▸ **EXCERPTED DATA**:
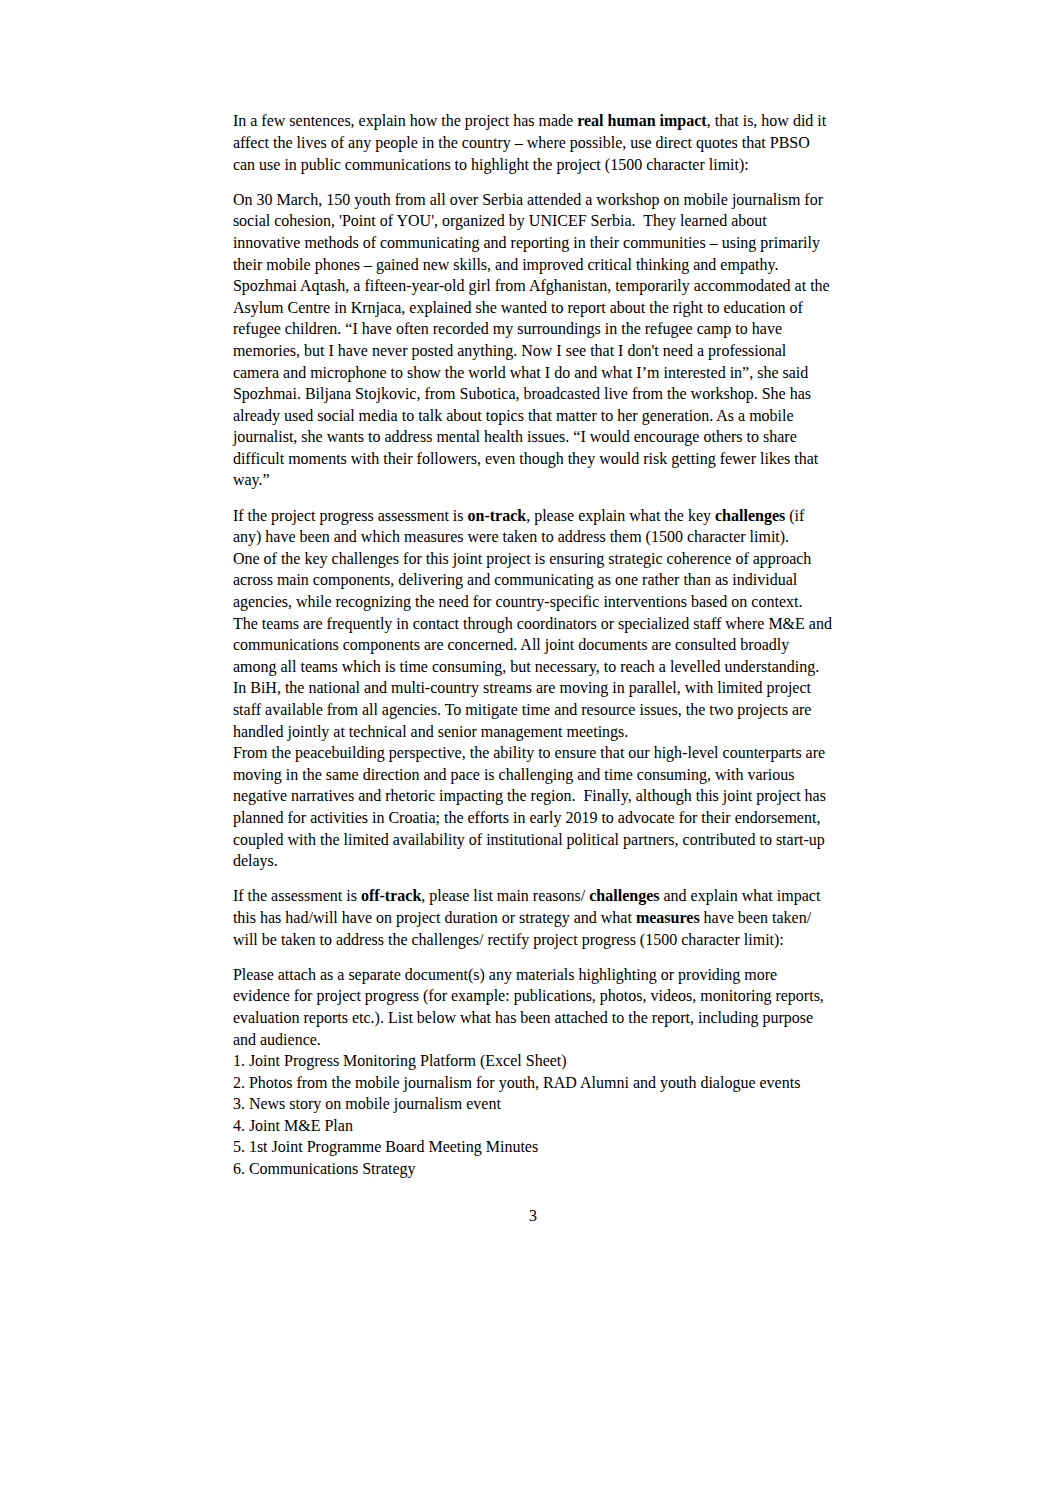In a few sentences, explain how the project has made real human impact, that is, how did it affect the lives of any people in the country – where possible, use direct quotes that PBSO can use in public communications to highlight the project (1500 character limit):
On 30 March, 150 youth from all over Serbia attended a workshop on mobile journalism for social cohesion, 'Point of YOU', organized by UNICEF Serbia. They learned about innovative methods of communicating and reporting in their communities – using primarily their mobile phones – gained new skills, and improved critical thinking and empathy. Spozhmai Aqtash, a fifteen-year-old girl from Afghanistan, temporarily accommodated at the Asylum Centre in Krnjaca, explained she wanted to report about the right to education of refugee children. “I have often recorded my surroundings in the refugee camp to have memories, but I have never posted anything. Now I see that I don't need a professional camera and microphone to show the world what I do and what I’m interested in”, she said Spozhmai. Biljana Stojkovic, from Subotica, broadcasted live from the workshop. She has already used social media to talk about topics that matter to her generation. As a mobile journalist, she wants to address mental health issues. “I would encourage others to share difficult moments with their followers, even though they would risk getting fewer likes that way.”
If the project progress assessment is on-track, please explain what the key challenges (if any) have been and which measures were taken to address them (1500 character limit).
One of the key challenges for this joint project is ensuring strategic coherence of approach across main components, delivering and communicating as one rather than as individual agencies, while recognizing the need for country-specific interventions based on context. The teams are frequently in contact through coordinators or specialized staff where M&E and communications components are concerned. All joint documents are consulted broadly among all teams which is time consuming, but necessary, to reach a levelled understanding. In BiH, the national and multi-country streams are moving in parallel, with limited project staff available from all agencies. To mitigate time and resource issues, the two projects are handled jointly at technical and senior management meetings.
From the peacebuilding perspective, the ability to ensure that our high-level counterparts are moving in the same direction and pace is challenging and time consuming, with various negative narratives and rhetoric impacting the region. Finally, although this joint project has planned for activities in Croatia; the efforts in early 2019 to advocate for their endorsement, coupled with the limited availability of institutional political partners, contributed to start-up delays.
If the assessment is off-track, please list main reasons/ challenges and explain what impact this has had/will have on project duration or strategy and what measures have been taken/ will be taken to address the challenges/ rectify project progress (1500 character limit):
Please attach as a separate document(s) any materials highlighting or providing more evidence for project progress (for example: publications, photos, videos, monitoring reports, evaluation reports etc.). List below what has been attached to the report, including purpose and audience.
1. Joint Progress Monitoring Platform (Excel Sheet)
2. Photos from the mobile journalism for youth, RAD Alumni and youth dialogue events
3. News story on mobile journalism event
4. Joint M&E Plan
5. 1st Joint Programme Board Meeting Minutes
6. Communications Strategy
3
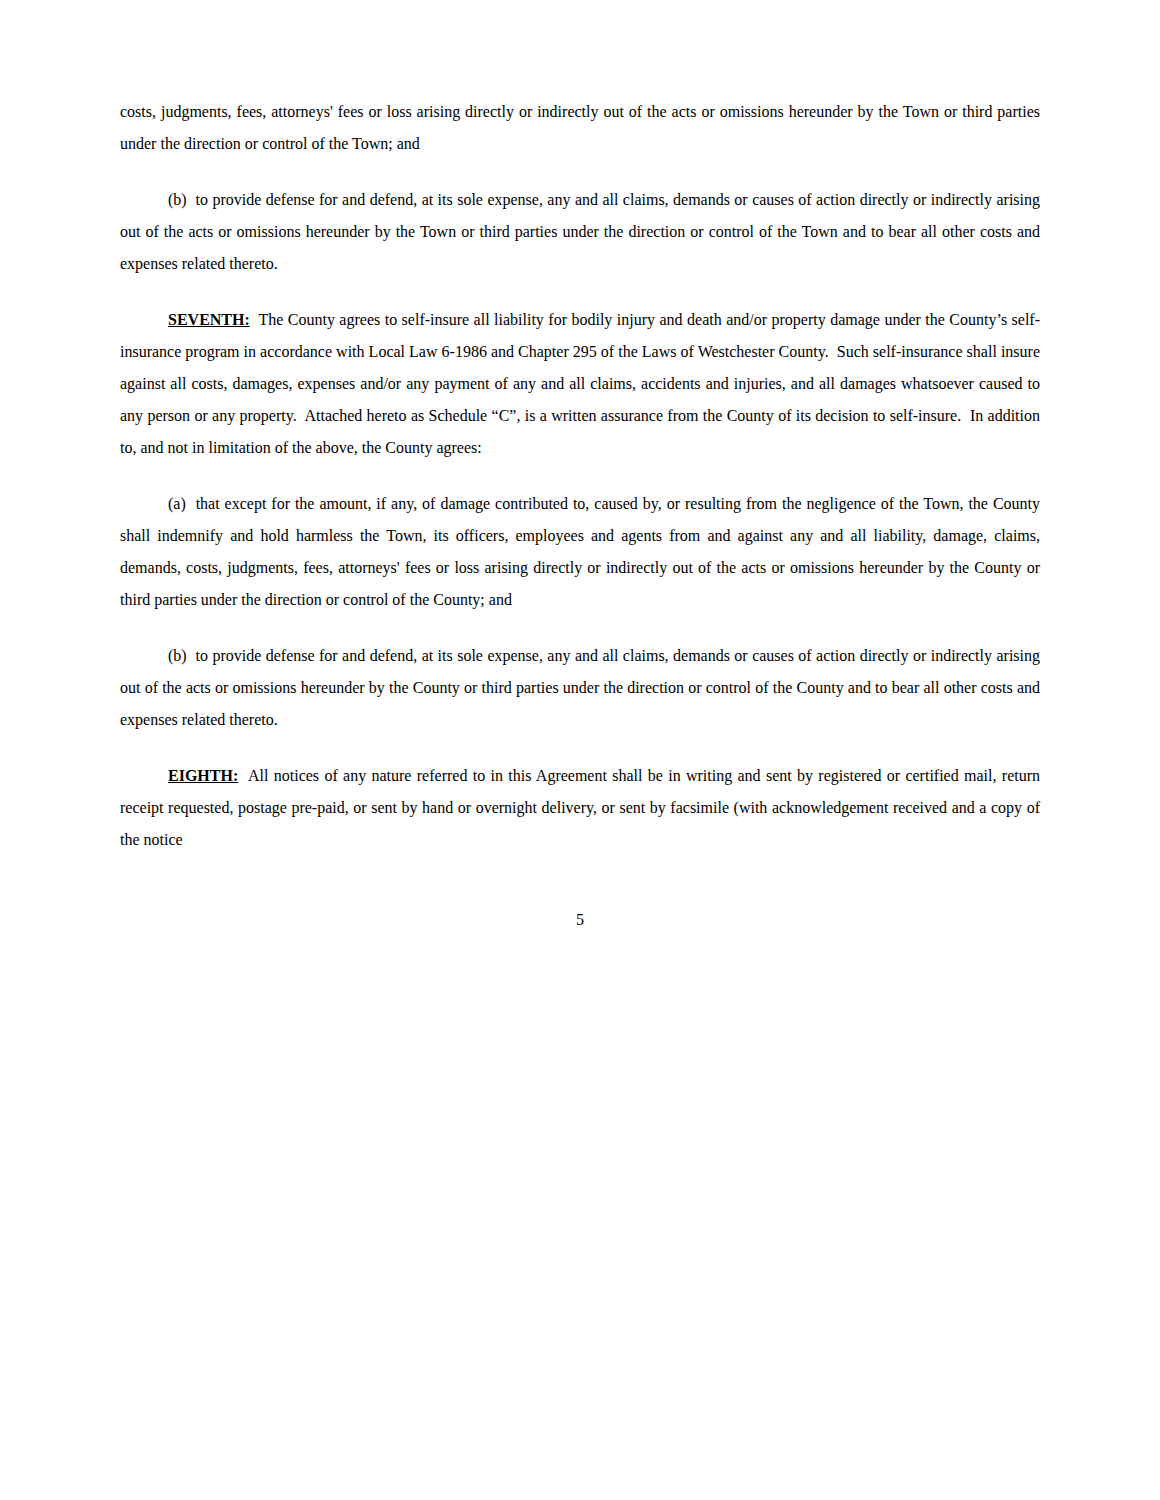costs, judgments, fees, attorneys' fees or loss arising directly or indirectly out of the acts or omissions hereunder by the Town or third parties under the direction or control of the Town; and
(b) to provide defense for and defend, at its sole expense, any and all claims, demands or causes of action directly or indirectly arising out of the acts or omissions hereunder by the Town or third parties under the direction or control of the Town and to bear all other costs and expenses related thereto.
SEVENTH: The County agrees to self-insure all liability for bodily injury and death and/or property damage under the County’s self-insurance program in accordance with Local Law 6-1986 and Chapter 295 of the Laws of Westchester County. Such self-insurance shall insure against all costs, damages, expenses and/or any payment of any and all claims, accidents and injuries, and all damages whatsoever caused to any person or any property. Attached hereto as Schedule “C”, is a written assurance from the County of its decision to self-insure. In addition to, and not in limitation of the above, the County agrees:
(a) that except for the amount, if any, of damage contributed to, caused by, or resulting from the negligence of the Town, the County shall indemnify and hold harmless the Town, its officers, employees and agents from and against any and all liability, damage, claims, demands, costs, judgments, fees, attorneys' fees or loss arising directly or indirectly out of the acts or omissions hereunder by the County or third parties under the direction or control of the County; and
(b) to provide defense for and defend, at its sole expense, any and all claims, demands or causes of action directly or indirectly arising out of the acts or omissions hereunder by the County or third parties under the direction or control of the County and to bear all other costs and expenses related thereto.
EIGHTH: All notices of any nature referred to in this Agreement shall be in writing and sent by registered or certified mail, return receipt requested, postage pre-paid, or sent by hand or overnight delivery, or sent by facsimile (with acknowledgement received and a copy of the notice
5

▸ **EXERCISE INSTRUCTIONS**: Print the listing word for word but skip its pictures.

▸ **TASK RESULT**:
In a few sentences, explain how the project has made real human impact, that is, how did it affect the lives of any people in the country – where possible, use direct quotes that PBSO can use in public communications to highlight the project (1500 character limit):
On 30 March, 150 youth from all over Serbia attended a workshop on mobile journalism for social cohesion, 'Point of YOU', organized by UNICEF Serbia. They learned about innovative methods of communicating and reporting in their communities – using primarily their mobile phones – gained new skills, and improved critical thinking and empathy. Spozhmai Aqtash, a fifteen-year-old girl from Afghanistan, temporarily accommodated at the Asylum Centre in Krnjaca, explained she wanted to report about the right to education of refugee children. “I have often recorded my surroundings in the refugee camp to have memories, but I have never posted anything. Now I see that I don't need a professional camera and microphone to show the world what I do and what I’m interested in”, she said Spozhmai. Biljana Stojkovic, from Subotica, broadcasted live from the workshop. She has already used social media to talk about topics that matter to her generation. As a mobile journalist, she wants to address mental health issues. “I would encourage others to share difficult moments with their followers, even though they would risk getting fewer likes that way.”
If the project progress assessment is on-track, please explain what the key challenges (if any) have been and which measures were taken to address them (1500 character limit).
One of the key challenges for this joint project is ensuring strategic coherence of approach across main components, delivering and communicating as one rather than as individual agencies, while recognizing the need for country-specific interventions based on context. The teams are frequently in contact through coordinators or specialized staff where M&E and communications components are concerned. All joint documents are consulted broadly among all teams which is time consuming, but necessary, to reach a levelled understanding. In BiH, the national and multi-country streams are moving in parallel, with limited project staff available from all agencies. To mitigate time and resource issues, the two projects are handled jointly at technical and senior management meetings.
From the peacebuilding perspective, the ability to ensure that our high-level counterparts are moving in the same direction and pace is challenging and time consuming, with various negative narratives and rhetoric impacting the region. Finally, although this joint project has planned for activities in Croatia; the efforts in early 2019 to advocate for their endorsement, coupled with the limited availability of institutional political partners, contributed to start-up delays.
If the assessment is off-track, please list main reasons/ challenges and explain what impact this has had/will have on project duration or strategy and what measures have been taken/ will be taken to address the challenges/ rectify project progress (1500 character limit):
Please attach as a separate document(s) any materials highlighting or providing more evidence for project progress (for example: publications, photos, videos, monitoring reports, evaluation reports etc.). List below what has been attached to the report, including purpose and audience.
1. Joint Progress Monitoring Platform (Excel Sheet)
2. Photos from the mobile journalism for youth, RAD Alumni and youth dialogue events
3. News story on mobile journalism event
4. Joint M&E Plan
5. 1st Joint Programme Board Meeting Minutes
6. Communications Strategy
3
costs, judgments, fees, attorneys' fees or loss arising directly or indirectly out of the acts or omissions hereunder by the Town or third parties under the direction or control of the Town; and
(b) to provide defense for and defend, at its sole expense, any and all claims, demands or causes of action directly or indirectly arising out of the acts or omissions hereunder by the Town or third parties under the direction or control of the Town and to bear all other costs and expenses related thereto.
SEVENTH: The County agrees to self-insure all liability for bodily injury and death and/or property damage under the County’s self-insurance program in accordance with Local Law 6-1986 and Chapter 295 of the Laws of Westchester County. Such self-insurance shall insure against all costs, damages, expenses and/or any payment of any and all claims, accidents and injuries, and all damages whatsoever caused to any person or any property. Attached hereto as Schedule “C”, is a written assurance from the County of its decision to self-insure. In addition to, and not in limitation of the above, the County agrees:
(a) that except for the amount, if any, of damage contributed to, caused by, or resulting from the negligence of the Town, the County shall indemnify and hold harmless the Town, its officers, employees and agents from and against any and all liability, damage, claims, demands, costs, judgments, fees, attorneys' fees or loss arising directly or indirectly out of the acts or omissions hereunder by the County or third parties under the direction or control of the County; and
(b) to provide defense for and defend, at its sole expense, any and all claims, demands or causes of action directly or indirectly arising out of the acts or omissions hereunder by the County or third parties under the direction or control of the County and to bear all other costs and expenses related thereto.
EIGHTH: All notices of any nature referred to in this Agreement shall be in writing and sent by registered or certified mail, return receipt requested, postage pre-paid, or sent by hand or overnight delivery, or sent by facsimile (with acknowledgement received and a copy of the notice
5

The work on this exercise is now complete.